Chapter 28 - Charterparty
Next to the building of Doguk was an annex with the offices of the firm’s incorporated association. Yoonshin was currently sitting in the said annex, in the corporate social responsibility team’s office.
The incorporated association was approved and founded 10 years ago, and after being granted permission from the Ministry of Economy and Finance, it operated as an organization performing volunteer work and charitable donations. It consistently encouraged the philanthropic activities of the firm’s lawyers. Doguk’s representative attorney sat as the chairman of the board of directors, and the board of directors was composed of several partner lawyers of Doguk, including Attorney Song and Sehun.
Thus far, Sehun only donated a fixed amount of money yearly, yet he never did volunteer activities. Despite working at the firm for years, it was almost as if he had never set foot in the annex building even once.
The partner didn’t make an effort to invest his time into these matters, so his assigned time was being filled by Yoonshin instead. This was the first task that Sehun personally ordered, so to speak.
‘He gave me a job that fits me, but why do I feel like I’m just being used?’ Yoonshin exhaled steadily and recalled the other’s fair face before shaking his head. Then, he handed documents to the middle-aged woman sitting across from him.
One day every month, the organization ran a free legal clinic offering consultation and services to the elderly, low-income citizens, women with discontinued careers, and others who fit the legal definition of the socially disadvantaged class. The clinic booked phone and internet appointments in advance, then proceeded with face-to-face interviews. Yoonshin met the woman’s eyes and continued his helpful explanation. “Ma’am. So… The domicile—I mean, people who leave where they used to live and aren’t likely to return for a long time are called absentees.”
The inquiry was simple enough. The woman scraped up all her assets and loaned them to an acquaintance that she thought she knew quite well so he could use it as his business funds. She lost touch with the debtor for a long time, and the debtor went missing. She was asking if there was any way that she could get her money back as it was now. Thankfully, in this case, the debtor owned a piece of commercial property in an apartment building.
Yoonshin opened a window with an explanation of the relevant law on his computer screen.
“If you look here, Article 22 of the Civil Act defines managing the property of an absentee. This allows personal property to be managed temporarily until the absentee returns or until their living status is confirmed. Simply put, this isn’t limited to family members. Creditors can also become the administrator.”
“Then, if I become the administrator, can I get back the amount that I lent? That old man has a shop in the storefront of the apartment. It’s a one-story building. He owns it. I didn’t think he would run away leaving that behind, so I lent my money to him… I never imagined not hearing any news of him…”

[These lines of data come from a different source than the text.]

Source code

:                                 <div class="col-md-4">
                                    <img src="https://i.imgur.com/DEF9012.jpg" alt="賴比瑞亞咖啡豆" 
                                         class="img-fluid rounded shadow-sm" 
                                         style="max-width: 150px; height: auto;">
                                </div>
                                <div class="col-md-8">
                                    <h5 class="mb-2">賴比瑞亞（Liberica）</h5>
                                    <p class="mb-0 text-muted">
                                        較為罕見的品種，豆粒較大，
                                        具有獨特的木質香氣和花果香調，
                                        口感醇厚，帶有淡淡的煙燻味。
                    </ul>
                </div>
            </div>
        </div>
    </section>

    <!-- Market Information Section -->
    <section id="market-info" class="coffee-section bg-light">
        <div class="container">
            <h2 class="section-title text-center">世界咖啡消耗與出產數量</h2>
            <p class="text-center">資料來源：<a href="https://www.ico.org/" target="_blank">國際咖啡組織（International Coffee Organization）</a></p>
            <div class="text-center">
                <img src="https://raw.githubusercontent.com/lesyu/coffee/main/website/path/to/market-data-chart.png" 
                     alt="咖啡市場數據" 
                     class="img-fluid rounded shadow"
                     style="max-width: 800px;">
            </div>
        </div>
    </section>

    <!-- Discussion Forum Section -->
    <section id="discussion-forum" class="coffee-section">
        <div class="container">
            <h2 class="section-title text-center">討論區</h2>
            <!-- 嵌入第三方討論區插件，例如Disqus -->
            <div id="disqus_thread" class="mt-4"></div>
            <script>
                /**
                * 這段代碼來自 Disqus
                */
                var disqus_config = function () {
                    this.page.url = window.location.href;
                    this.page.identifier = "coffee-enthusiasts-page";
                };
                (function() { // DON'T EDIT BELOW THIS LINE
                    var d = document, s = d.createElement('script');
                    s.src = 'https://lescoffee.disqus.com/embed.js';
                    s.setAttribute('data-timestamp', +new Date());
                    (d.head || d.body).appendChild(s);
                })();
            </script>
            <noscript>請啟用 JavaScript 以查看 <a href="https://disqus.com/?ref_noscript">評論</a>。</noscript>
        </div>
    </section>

“That’s right. But that doesn’t mean you can dispose of the property as his administrator, but you can manage it. You can make an application to the court and request to be appointed as the property administrator. Then you can lease out the building to another tenant and receive the monthly rent.”

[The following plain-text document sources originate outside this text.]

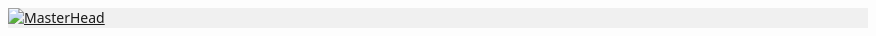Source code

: [![MasterHead](https://webcoder.co.in/wp-content/uploads/2021/04/website.gif)](https://github.com/WebOfAyush)
 <style>
        body {
            font-family: 'Segoe UI', Tahoma, Geneva, Verdana, sans-serif;
            background-color: #f0f0f0;
            margin: 0;
            padding: 0;
        }

        .container {
            max-width: 800px;
            margin: 0 auto;
            padding: 20px;
        }

        header {
            text-align: center;
            margin-bottom: 20px;
        }

        header h1 {
            font-size: 2.5rem;
            margin-bottom: 5px;
        }

        header h3 {
            font-size: 1.5rem;
            color: #666;
        }

        .stats {
            display: flex;
            justify-content: space-between;
            align-items: center;
            margin-bottom: 20px;
        }

        .profile-views img {
            height: 30px;
        }

        .details p {
            margin: 5px 0;
        }

        .connect {
            margin-bottom: 20px;
        }

        .connect h3 {
            font-size: 1.5rem;
            margin-bottom: 10px;
        }

        .social-links a {
            display: inline-block;
            margin-right: 10px;
        }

Seemingly having found the key to reclaiming her money, the middle-aged woman’s face brightened. “Can Doguk do it for me? You could do it for me, young mister.”
Yoonshin looked apologetic and shook his head. “Our firm doesn’t take on cases for individuals. I thought about how I could help and told a lawyer that I know. You can tell him that I told you to go to him. He’ll do a good job helping you.”

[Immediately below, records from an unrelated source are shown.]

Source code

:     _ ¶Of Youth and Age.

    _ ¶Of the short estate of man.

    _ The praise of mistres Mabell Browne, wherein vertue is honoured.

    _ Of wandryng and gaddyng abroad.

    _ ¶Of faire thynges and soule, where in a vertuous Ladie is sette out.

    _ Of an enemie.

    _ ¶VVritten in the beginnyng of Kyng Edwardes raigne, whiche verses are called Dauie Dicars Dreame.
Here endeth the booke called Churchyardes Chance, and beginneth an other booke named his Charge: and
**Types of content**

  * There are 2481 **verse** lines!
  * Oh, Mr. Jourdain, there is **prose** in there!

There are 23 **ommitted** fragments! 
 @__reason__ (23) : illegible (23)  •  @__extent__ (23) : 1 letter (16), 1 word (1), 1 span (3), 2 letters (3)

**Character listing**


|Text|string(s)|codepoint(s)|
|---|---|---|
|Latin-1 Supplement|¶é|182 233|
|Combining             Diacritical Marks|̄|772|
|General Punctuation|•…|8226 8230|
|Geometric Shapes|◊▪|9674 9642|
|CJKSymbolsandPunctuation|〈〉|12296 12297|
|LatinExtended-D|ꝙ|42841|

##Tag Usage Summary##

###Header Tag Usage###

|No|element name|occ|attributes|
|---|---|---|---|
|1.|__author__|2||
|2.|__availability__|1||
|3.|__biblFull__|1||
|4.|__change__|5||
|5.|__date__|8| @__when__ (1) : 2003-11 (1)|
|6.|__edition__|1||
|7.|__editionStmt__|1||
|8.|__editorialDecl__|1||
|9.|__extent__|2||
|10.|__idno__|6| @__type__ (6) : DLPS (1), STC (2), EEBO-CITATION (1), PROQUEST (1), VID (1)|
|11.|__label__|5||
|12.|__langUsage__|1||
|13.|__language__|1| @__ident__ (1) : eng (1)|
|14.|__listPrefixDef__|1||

“Oh, but it would’ve been nice if Doguk did it for me…”
“Perhaps another time.”
Yoonshin wrote down the address of the law office he worked with before he came to Doguk as well as the contact information of the office manager and handed it to the lady. She still seemed to be slightly disappointed, but she repeatedly bowed to express her gratitude and left the office.
Yoonshin was left feeling sorry for being unable to help further yet fulfilled about assisting to some degree—the contrasting emotions clashed, and he looked over the next client’s documents again. He read it once before he came, but he reviewed the details of the case.
“Living separated… And the man is unemployed long term,” he muttered to himself.
Yoonshin opened the legislation he had searched up beforehand and picked up the intercom. He let the secretary know that the next client could come in.
A few seconds later, there was a rap at the door and a man around 30 came in and sat in front of Yoonshin. He greeted the other warmly and got straight to the point like a person of action. “I read through your questionnaire. Your wife agreed to live separated for a certain period, but she still hasn’t returned home. How long was your separation?”
“It’s been about eight months. Originally, we agreed to try living apart for around four months.”
“Hmm, the original period doubled. By any chance, did you leave anything about the agreement in writing?”
The man was pensive for a moment, then answered in a trembling voice. “Nothing of the sort. Oh, but there is an audio recording. There was a lot of conflict at the time about getting a divorce, so I recorded every conversation I had with her just in case. That’s probably on my old phone. Do recordings have legal force?”
“Thankfully, recordings between the related parties can be evidence. What was the reason for your separation?”